▸ Vorgegebener Text:
##############################
Mehr als nur Passion
Ganz anders ist das Ambiente auf dem ehemaligen Basler Industrieareal Gundeldinger Feld. Wo einst schwere Maschinen konstruiert wurden, hat sich heute eine breit gefächerte Kreativwirtschaft ausgebreitet. In einem der Gebäude unterrichtet das Team von plan-t Tango. Erst muss man durch eine Metallwerkstatt die Treppe rauf und gelangt in einen hohen Raum unter einem Sheddach; Scheinwerfer schaffen stimmungsvolles Licht. An diesem Abend ist Unterrichtsstunde angesagt.
Während die einen gehen, treffen die nächsten ein, sie wechseln die Schuhe. Die zwischen 20- und 30-Jährigen werden von Pädagogikstudent Lio Wirz und seiner Kollegin auf Englisch unterrichtet, da die sieben Paare aus der Studentenszene kommen und einige nicht deutschsprachig sind. Die beiden Lehrer und mit ihnen zehn weitere junge Leute wurden in der Steinerschule von ihrem Kunstlehrer in den Tango eingeführt. «Es war spassig, wir sind da ganz natürlich hineingewachsen», erinnert sich Wirz.
Seither haben sie vom Tanzen nicht mehr gelassen, sind nach Argentinien gereist und haben unzählige Kurse besucht. Aus ihrer privaten Passion ist eine Schule geworden, oder vielmehr, wie Wirz betont, ein Projekt. Es kann mal passieren, dass über längere Zeit kein Unterricht stattfindet. «Tango hat viele Stile, ist aber von der Struktur nicht so festgelegt wie der Standard-Tanz. Man darf und soll improvisieren.» In diesem Rahmen ist Raum für «eine Form von Exzess», wie Wirz es nennt. Spürbar ist, dass hier die strengen Geschlechterrollen sanft und melancholisch dahin schmelzen und es vor allem um eine fein austarierte Wechselbeziehung zwischen den Tanzenden geht. Unkompliziert, aber sehr intensiv probieren sie bestimmte Bewegungen aus, spielen mit Druck und Gegendruck. Dabei werden sie nicht allzu sehr ins Schwitzen kommen, vielleicht aber so etwas wie Glück empfinden. Tanzen ist mehr als Sport.
##############################
▸ Aufgaben:
(1) Nenne alle Stellen aus dem Text über den Tangounterricht, die in Anführungszeichen (« ») stehen.
(2) Schreibe den Text über den Tangounterricht nach seinem letzten Satz weiter.
Die Einträge braucht man dafür nicht.
##############################
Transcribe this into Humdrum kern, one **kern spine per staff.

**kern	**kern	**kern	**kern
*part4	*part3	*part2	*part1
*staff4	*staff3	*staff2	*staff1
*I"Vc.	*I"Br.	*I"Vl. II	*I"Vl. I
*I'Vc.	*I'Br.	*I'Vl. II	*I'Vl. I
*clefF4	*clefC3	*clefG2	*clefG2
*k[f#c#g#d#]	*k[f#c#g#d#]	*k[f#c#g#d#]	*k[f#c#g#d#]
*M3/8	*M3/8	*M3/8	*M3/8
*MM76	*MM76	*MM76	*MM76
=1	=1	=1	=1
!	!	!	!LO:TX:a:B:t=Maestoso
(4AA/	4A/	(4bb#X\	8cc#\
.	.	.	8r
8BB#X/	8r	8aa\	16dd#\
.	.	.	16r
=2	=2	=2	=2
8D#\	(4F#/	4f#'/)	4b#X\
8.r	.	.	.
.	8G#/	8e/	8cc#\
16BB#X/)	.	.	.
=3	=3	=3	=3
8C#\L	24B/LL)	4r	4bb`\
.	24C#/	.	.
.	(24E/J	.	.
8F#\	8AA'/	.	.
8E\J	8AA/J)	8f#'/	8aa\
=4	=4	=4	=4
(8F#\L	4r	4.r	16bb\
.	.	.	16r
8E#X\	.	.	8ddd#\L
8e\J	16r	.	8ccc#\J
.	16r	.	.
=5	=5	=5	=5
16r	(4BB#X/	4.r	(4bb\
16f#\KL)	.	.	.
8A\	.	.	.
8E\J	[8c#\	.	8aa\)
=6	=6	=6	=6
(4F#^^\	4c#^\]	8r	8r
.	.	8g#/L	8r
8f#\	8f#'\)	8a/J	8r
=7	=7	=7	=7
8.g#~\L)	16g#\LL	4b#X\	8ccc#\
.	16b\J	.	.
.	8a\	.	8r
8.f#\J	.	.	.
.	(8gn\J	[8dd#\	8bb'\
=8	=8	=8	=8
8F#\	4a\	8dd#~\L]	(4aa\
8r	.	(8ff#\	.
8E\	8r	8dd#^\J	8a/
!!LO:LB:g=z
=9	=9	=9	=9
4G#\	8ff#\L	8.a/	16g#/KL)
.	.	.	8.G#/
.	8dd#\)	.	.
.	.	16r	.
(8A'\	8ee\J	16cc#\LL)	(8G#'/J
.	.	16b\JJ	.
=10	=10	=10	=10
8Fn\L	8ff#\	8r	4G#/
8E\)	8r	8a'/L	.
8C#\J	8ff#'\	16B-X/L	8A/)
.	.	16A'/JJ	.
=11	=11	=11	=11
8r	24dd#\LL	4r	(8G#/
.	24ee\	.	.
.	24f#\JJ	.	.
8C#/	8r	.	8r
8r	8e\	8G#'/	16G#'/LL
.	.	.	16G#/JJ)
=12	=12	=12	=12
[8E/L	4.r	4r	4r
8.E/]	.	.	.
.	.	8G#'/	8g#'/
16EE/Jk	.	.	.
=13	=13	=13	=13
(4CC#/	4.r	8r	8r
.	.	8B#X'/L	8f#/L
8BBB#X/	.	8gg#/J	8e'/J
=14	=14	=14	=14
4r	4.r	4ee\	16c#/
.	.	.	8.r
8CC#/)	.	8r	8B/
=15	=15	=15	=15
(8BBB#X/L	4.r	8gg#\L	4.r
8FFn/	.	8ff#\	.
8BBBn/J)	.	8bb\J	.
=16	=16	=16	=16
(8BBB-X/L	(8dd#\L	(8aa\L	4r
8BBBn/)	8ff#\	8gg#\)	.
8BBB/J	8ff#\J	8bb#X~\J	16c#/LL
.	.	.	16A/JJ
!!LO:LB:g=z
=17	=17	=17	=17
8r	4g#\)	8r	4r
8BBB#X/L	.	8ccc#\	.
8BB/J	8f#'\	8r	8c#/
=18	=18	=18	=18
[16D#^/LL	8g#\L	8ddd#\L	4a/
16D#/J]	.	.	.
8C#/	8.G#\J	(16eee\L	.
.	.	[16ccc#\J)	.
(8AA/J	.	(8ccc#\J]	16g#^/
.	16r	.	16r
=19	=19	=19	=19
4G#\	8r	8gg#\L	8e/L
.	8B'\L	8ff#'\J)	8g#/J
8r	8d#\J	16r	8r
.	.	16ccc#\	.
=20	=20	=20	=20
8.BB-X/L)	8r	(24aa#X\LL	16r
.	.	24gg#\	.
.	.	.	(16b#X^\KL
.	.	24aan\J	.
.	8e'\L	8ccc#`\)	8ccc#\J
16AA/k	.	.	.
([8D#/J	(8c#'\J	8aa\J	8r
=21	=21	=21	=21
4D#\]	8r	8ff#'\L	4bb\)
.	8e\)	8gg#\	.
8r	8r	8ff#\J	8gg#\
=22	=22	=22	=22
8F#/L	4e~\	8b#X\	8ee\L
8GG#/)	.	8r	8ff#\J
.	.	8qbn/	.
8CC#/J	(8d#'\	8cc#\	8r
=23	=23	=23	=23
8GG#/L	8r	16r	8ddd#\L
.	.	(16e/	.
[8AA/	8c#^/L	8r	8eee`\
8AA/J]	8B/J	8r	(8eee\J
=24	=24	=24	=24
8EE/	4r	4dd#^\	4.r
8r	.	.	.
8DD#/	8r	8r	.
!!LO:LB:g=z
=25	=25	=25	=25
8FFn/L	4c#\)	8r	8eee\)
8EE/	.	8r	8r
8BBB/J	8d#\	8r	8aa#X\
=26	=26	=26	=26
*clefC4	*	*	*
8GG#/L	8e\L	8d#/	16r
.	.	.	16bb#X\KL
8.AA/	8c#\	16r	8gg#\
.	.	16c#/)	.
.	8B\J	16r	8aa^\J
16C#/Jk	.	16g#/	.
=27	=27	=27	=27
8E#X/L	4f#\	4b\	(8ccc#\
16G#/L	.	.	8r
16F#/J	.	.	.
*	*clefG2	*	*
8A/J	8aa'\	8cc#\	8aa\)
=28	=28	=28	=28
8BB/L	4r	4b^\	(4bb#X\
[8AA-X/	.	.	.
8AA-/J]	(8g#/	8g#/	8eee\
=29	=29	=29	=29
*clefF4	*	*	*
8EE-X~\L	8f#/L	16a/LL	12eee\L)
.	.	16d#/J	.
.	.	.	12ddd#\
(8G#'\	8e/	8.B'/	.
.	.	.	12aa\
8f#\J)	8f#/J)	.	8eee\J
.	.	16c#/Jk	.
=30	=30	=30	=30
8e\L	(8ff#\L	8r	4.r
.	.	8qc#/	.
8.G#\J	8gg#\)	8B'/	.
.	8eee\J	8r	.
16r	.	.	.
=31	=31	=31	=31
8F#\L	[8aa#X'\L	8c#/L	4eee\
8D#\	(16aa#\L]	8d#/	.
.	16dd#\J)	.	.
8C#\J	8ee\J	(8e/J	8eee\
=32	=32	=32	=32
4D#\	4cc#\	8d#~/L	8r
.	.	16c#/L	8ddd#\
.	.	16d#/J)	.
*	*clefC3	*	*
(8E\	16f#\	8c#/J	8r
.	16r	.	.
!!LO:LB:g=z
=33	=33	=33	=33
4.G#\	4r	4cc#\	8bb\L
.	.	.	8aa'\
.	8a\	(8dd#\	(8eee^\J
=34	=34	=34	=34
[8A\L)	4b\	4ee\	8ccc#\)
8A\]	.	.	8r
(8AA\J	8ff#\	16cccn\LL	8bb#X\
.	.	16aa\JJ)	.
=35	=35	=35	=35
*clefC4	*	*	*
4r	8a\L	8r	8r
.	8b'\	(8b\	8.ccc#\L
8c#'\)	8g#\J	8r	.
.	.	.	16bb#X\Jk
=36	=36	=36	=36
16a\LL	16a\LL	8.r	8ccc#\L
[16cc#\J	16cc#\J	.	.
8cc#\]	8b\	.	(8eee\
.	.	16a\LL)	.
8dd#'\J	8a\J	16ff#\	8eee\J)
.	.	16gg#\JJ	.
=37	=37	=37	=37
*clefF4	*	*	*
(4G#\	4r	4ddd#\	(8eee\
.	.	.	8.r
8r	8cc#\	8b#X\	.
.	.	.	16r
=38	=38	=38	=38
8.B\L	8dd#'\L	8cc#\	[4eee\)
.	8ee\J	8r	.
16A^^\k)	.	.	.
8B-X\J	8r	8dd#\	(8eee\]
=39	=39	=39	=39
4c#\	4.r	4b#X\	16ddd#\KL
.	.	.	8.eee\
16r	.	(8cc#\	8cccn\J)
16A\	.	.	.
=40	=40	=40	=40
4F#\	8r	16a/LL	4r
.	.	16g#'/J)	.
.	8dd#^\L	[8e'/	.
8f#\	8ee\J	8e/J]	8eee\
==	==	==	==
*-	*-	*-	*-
##############################
▸ Antworten je Aufgabe:
(1)
1. «Es war spassig, wir sind da ganz natürlich hineingewachsen»
2. «Tango hat viele Stile, ist aber von der Struktur nicht so festgelegt wie der Standard-Tanz. Man darf und soll improvisieren.»
3. «eine Form von Exzess»

(2)
Tanzfest Schweiz
Vom 8. bis 10. Mai zelebrieren 21 Schweizer Städte den Tanz – für Akteure und Zuschauer. Der Event zieht jedes Jahr Tausende von Tanzfreudigen an, letztes Jahr nahmen 75 000 Enthusiasten teil. Auf dem Programm finden sich alle Tanzstile für jedes Alter. Infos unter: www.dastanzfest.ch
Tanzveranstaltungen
Tanzvorstellung Frankenstein
Nach dem Roman «Frankenstein» inszeniert Estefania Miranda ein Tanzstück, das die Menschwerdung einer künstlich erschaffenen Kreatur in den Mittelpunkt des Geschehens stellt. Mit der Tanzcompagnie Konzert Theater Bern.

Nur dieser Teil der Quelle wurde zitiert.